Sudão do Sul. Crianças morrem a procurar tratamento para a cólera

por Cristina Sambado - RTP
CARE via Reuters

Oito pessoas no Sudão do Sul, incluindo cinco crianças, morreram numa caminhada de três horas para procurar tratamento médico contra a cólera, depois de os cortes na ajuda dos EUA terem forçado o encerramento dos serviços de saúde locais, revelou esta quarta-feira a instituição de caridade britânica Save the Children.

Deveria haver uma indignação moral global pelo facto de as decisões tomadas por pessoas poderosas noutros países terem levado à morte de crianças em apenas algumas semanas”, disse Christopher Nyamandi, diretor nacional da Save the Children no Sudão do Sul.As mortes no mês passado estão entre as primeiras a serem diretamente atribuídas aos cortes impostos pelo presidente dos EUA, Donald Trump, após a tomada de posse em 20 de janeiro.

A Save the Children apoiou 27 instalações de saúde no Estado de Jonglei, no leste do Sudão do Sul, até ao início deste ano, altura em que os cortes dos EUA forçaram sete a fechar completamente e 20 a fechar parcialmente, frisou a organização em comunicado.

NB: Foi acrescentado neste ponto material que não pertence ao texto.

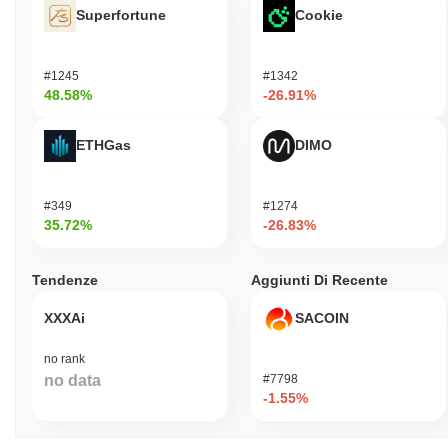
Superfortune
Cookie
#1245
#1342
48.58%
-26.91%
ETHGas
DIMO
#349
#1274
35.72%
-26.83%
Tendenze
Aggiunti Di Recente
XXXAi
SACOIN
no rank
no data
#7798
-1.55%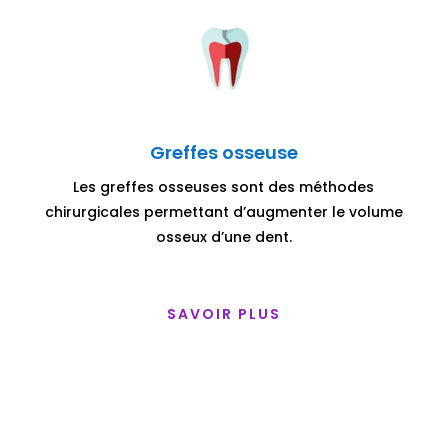
Greffes osseuse
Les greffes osseuses sont des méthodes
chirurgicales permettant d’augmenter le volume
osseux d’une dent.
SAVOIR PLUS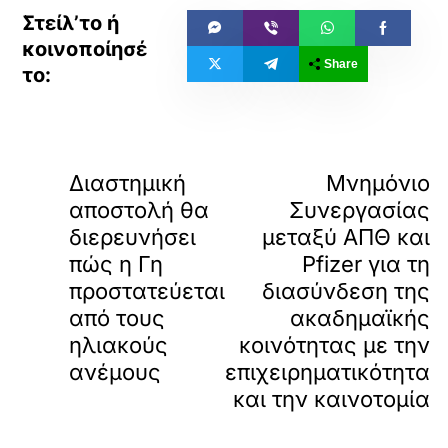
Share
«
ΠΡΟΗΓΟΥΜΕΝΟ
ΕΠΟΜΕΝΟ
Διαστημική
Μνημόνιο
αποστολή θα
Συνεργασίας
διερευνήσει
μεταξύ ΑΠΘ και
πώς η Γη
Pfizer για τη
προστατεύεται
διασύνδεση της
από τους
ακαδημαϊκής
ηλιακούς
κοινότητας με την
ανέμους
επιχειρηματικότητα
και την καινοτομία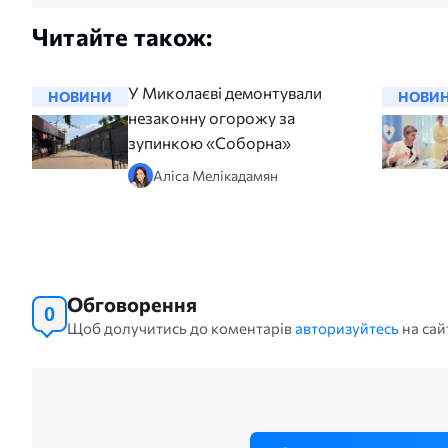
Читайте також:
У Миколаєві демонтували
НОВИНИ
НОВИ
незаконну огорожу за
зупинкою «Соборна»
Аліса Мелікадамян
Обговорення
0
Щоб долучитись до коментарів
авторизуйтесь
на сай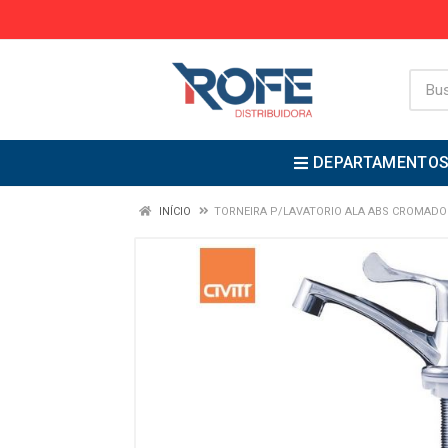
DEPARTAMENTO
INÍCIO
TORNEIRA P/LAVATORIO ALA ABS CROMADO 1/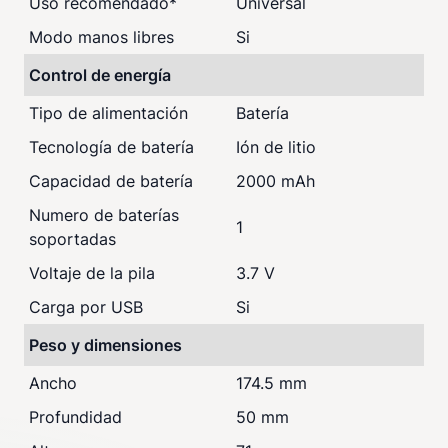
Uso recomendado
*
Universal
Modo manos libres
Si
Control de energía
Tipo de alimentación
Batería
Tecnología de batería
Ión de litio
Capacidad de batería
2000 mAh
Numero de baterías
1
soportadas
Voltaje de la pila
3.7 V
Carga por USB
Si
Peso y dimensiones
Ancho
174.5 mm
Profundidad
50 mm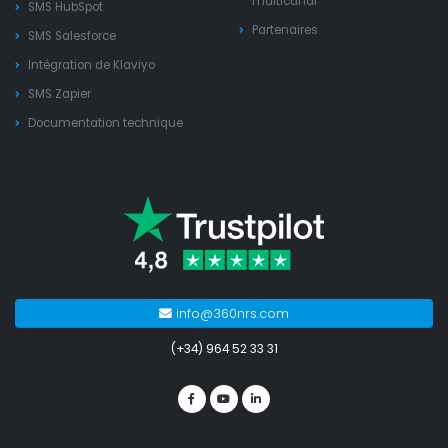
multicanal
SMS HubSpot
Partenaires
SMS Salesforce
Intégration de Klaviyo
SMS Zapier
Documentation technique
info@360nrs.com
(+34) 964 52 33 31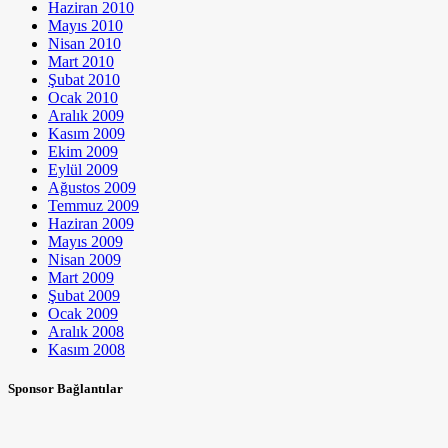
Haziran 2010
Mayıs 2010
Nisan 2010
Mart 2010
Şubat 2010
Ocak 2010
Aralık 2009
Kasım 2009
Ekim 2009
Eylül 2009
Ağustos 2009
Temmuz 2009
Haziran 2009
Mayıs 2009
Nisan 2009
Mart 2009
Şubat 2009
Ocak 2009
Aralık 2008
Kasım 2008
Sponsor Bağlantılar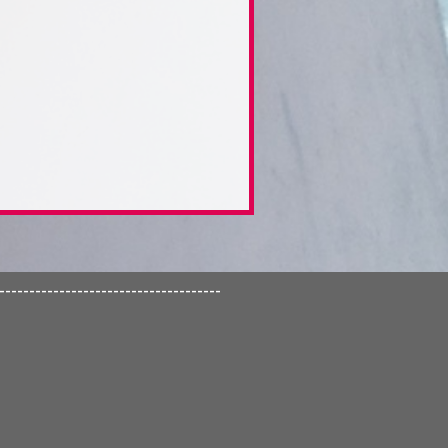
-------------------------------------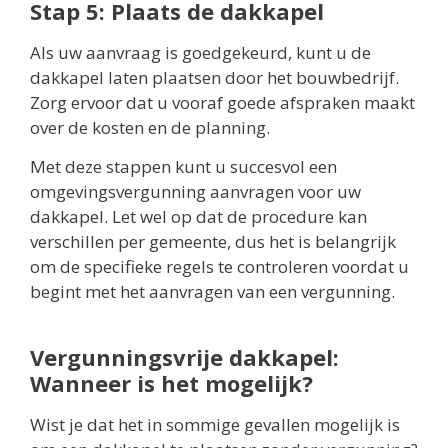
Stap 5: Plaats de dakkapel
Als uw aanvraag is goedgekeurd, kunt u de
dakkapel laten plaatsen door het bouwbedrijf.
Zorg ervoor dat u vooraf goede afspraken maakt
over de kosten en de planning.
Met deze stappen kunt u succesvol een
omgevingsvergunning aanvragen voor uw
dakkapel. Let wel op dat de procedure kan
verschillen per gemeente, dus het is belangrijk
om de specifieke regels te controleren voordat u
begint met het aanvragen van een vergunning.
Vergunningsvrije dakkapel:
Wanneer is het mogelijk?
Wist je dat het in sommige gevallen mogelijk is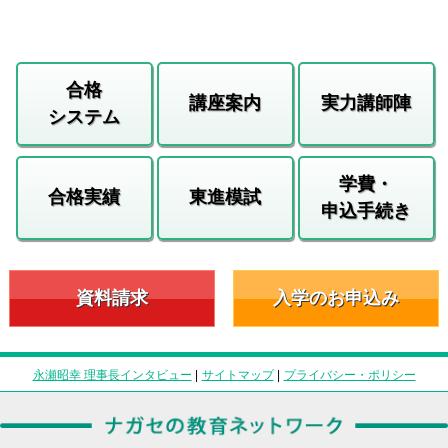
合格
講座案内
実力講師陣
システム
学費・
合格実績
東進模試
申込手続き
資料請求
入学のお申込み
永瀬昭幸 理事長インタビュー
|
サイトマップ
|
プライバシー・ポリシー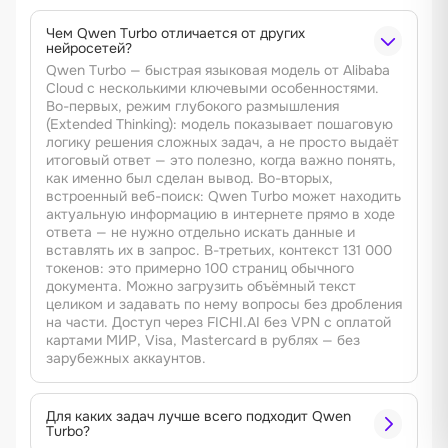
Чем Qwen Turbo отличается от других
нейросетей?
Qwen Turbo — быстрая языковая модель от Alibaba
Cloud с несколькими ключевыми особенностями.
Во-первых, режим глубокого размышления
(Extended Thinking): модель показывает пошаговую
логику решения сложных задач, а не просто выдаёт
итоговый ответ — это полезно, когда важно понять,
как именно был сделан вывод. Во-вторых,
встроенный веб-поиск: Qwen Turbo может находить
актуальную информацию в интернете прямо в ходе
ответа — не нужно отдельно искать данные и
вставлять их в запрос. В-третьих, контекст 131 000
токенов: это примерно 100 страниц обычного
документа. Можно загрузить объёмный текст
целиком и задавать по нему вопросы без дробления
на части. Доступ через FICHI.AI без VPN с оплатой
картами МИР, Visa, Mastercard в рублях — без
зарубежных аккаунтов.
Для каких задач лучше всего подходит Qwen
Turbo?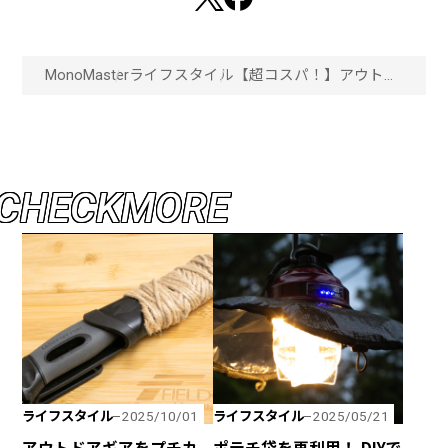
MonoMaster
ライフスタイル
【超コスパ！】アウトド
アアイテムをDIY！梱包
資材で作るファイヤース
ターター!「画像一覧」
C
H
E
C
K
M
O
R
E
ライフスタイル
ライフスタイル
2025/10/01
2025/05/21
アウトドアギアをプチカ
ポテチ袋を再利用！ DIYで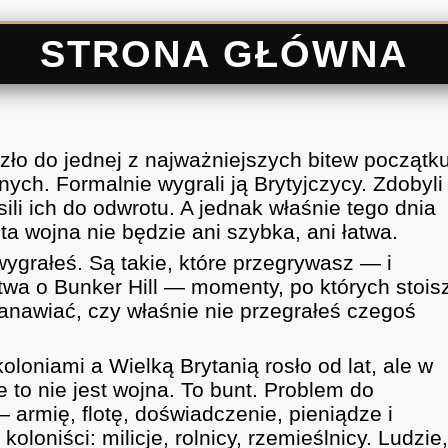
STRONA GŁÓWNA
ło do jednej z najważniejszych bitew początk
ch. Formalnie wygrali ją Brytyjczycy. Zdobyli
sili ich do odwrotu. A jednak właśnie tego dnia
ta wojna nie będzie ani szybka, ani łatwa.
wygrałeś. Są takie, które przegrywasz — i
Bitwa o Bunker Hill — momenty, po których stois
anawiać, czy właśnie nie przegrałeś czegoś
loniami a Wielką Brytanią rosło od lat, ale w
to nie jest wojna. To bunt. Problem do
 armię, flotę, doświadczenie, pieniądze i
koloniści: milicje, rolnicy, rzemieślnicy. Ludzie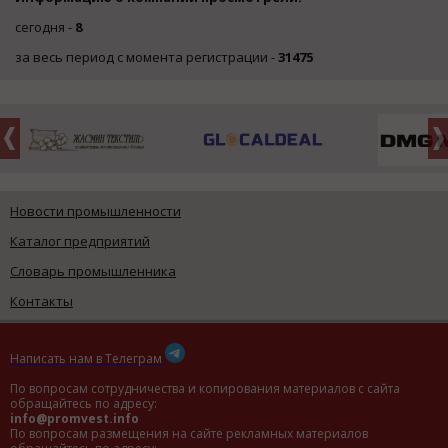
сегодня -
8
за весь период с момента регистрации -
31475
Новости промышленности
Каталог предприятий
Словарь промышленника
Контакты
Написать нам в Телеграм
По вопросам сотрудничества и копирования материалов с сайта
обращайтесь по адресу:
info@promvest.info
По вопросам размещения на сайте рекламных материалов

Os serviços de transporte financiados pelos EUA para levar as pessoas ao hospital na principal cidade local também pararam por falta de fundos, o que significou que os oito doentes de cólera tiveram de caminhar sob um calor de quase 40°C para procurar tratamento na unidade de saúde mais próxima, revelou a organização.

Segundo Christopher Nyamandi, “três das crianças tinham menos de cinco anos de idade".

Para além dos cortes dos Estados Unidos, reduções mais graduais por parte de outros doadores têm prejudicado a resposta humanitária no Sudão do Sul. A Save the Children espera gastar 30 milhões de dólares no país em 2025, contra 50 milhões no ano passado, explicou Nyamandi.Os peritos alertaram para o facto de os cortes - incluindo o cancelamento de mais de 90 por cento dos contratos da USAID - poderem custar milhões de vidas nos próximos anos devido à desnutrição, SIDA, tuberculose, malária e outras doenças.

Em outubro de 2024, foi declarado um surto de cólera no Sudão do Sul. Em março de 2025, tinham sido registados mais de 22 mil casos, que causaram centenas de mortes, segundo a Organização Mundial de Saúde.

O Departamento de Estado dos EUA disse não ter informações sobre as mortes relatadas pela Save the Children.

Um porta-voz afirmou que muitos programas do governo dos EUA que fornecem ajuda para salvar vidas no Sudão do Sul continuam ativos, mas que o apoio aos serviços médicos também foi usado para enriquecer os líderes do país.

“Enquanto os programas de emergência para salvar vidas continuarem, não vamos, em boa consciência, pedir ao contribuinte americano que forneça assistência que subsidie efetivamente o comportamento irresponsável e corrupto dos líderes políticos do Sudão do Sul”, sublinhou o porta-voz.

O governo do Sudão do Sul reconheceu no passado uma quantidade significativa de corrupção pública, mas negou acusações específicas de corrupção, incluindo contra a família do presidente Salva Kiir.

Mais de um terço dos cerca de 12 milhões de habitantes do Sudão do Sul foram deslocados devido a conflitos ou catástrofes naturais, e as Nações Unidas afirmam que o país pode estar à beira de uma nova guerra civil, depois de os combates terem eclodido em fevereiro no nordeste do país.

A ajuda humanitária ao país é frequentemente canalizada através de organizações não-governamentais, em grande parte devido a preocupações com a corrupção.